Background and aims: Cardiac magnetic resonance (CMR), has shown conflicting data regarding existence of structural abnormalities in patients with idiopathic premature ventricular contractions (PVCs) from the right ventricular outflow tract (RVOT). Our aim was to evaluate the prevalence of low voltage areas (LVA) in the RVOT of patients with PVCS from the outflow tract and in a control group. Secondly, assess for the presence of a non-invasive electrocardiographic (ECG) marker. Methods: 56 consecutive patients, 45 with frequent PVCs (>10000/24h) LBBB, vertical axis, negative in aVL and 11 subjects without PVCs.

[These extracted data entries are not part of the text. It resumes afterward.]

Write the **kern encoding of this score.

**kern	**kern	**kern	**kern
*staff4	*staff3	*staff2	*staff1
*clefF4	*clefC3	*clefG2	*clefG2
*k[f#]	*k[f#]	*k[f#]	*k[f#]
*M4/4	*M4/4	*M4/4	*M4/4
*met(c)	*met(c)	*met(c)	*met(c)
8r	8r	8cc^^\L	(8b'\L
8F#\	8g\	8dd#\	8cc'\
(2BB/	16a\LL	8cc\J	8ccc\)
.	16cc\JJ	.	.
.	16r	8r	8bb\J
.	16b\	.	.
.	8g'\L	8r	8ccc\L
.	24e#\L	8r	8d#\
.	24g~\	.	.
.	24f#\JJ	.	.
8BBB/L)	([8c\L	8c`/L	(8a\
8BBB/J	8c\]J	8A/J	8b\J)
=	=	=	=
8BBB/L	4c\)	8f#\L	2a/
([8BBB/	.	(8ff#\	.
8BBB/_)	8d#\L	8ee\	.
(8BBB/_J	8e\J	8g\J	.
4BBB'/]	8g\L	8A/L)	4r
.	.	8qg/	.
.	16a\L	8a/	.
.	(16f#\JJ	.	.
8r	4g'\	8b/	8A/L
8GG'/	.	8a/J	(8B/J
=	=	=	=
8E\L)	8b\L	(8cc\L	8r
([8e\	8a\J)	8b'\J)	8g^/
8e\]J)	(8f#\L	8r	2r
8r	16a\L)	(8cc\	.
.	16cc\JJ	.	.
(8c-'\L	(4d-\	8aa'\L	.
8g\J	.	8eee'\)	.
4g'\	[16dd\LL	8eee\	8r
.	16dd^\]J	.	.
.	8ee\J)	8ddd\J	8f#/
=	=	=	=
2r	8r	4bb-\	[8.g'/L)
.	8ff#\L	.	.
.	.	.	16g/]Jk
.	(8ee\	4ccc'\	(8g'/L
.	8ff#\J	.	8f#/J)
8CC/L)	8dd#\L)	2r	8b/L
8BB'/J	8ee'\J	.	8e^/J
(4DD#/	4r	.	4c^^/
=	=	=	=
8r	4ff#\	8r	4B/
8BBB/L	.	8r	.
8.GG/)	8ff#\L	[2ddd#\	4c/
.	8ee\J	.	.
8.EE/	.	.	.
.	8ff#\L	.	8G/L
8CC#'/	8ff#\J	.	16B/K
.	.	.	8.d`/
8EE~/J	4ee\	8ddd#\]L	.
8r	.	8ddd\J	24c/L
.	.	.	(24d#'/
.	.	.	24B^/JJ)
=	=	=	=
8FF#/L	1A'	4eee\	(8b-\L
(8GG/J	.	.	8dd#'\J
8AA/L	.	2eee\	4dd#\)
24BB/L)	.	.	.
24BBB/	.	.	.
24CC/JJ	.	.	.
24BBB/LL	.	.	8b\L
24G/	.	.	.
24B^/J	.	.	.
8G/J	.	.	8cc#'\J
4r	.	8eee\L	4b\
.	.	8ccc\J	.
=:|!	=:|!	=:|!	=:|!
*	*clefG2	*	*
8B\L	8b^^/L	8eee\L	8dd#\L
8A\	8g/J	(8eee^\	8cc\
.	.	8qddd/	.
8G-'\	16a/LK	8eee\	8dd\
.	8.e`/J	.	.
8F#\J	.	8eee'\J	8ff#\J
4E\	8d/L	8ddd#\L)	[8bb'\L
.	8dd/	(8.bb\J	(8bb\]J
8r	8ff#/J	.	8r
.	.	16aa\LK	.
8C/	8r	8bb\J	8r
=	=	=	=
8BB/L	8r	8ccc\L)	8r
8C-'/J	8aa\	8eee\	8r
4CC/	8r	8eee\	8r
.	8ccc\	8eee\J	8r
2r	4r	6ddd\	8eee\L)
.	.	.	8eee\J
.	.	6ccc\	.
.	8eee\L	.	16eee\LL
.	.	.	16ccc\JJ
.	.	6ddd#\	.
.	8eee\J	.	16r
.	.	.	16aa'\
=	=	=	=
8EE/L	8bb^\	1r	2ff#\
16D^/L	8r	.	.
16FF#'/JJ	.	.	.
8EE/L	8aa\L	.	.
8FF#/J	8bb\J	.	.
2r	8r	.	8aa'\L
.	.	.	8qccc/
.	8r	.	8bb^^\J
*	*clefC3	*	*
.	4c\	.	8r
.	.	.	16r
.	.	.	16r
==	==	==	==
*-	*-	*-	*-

Arrhythmogenic right ventricular cardiomyopathy was ruled out in all patients. An ECG was performed with V1-V2 at the 2nd intercostal space and the presence of a Brugada ECG pattern (BrP) was assessed. Bipolar voltage map of the RVOT was performed in sinus rhythm (0.5 mV-1.5 mV colour display). Areas with electrograms < 1.5 mV represented the LVA. We tested for the association between high BrP and LVA. Results: None of the patients in the control group had BrP or LVA. In the PVC group, 29 patients (64%) had type 2 BrP and 28 (62%) had LVAs. LVAs were more frequent in patients with BrP; 93% versus 4%, p<0.0001, which was associated with LVA, OR (95% CI): 202.50 (16.92- 2423), p<0.0001. Conclusions: LVAs were frequently present in the RVOT of patients with idiopathic PVCs. They were absent in controls and can be unmasked by the presence of BrP in high right precordial leads.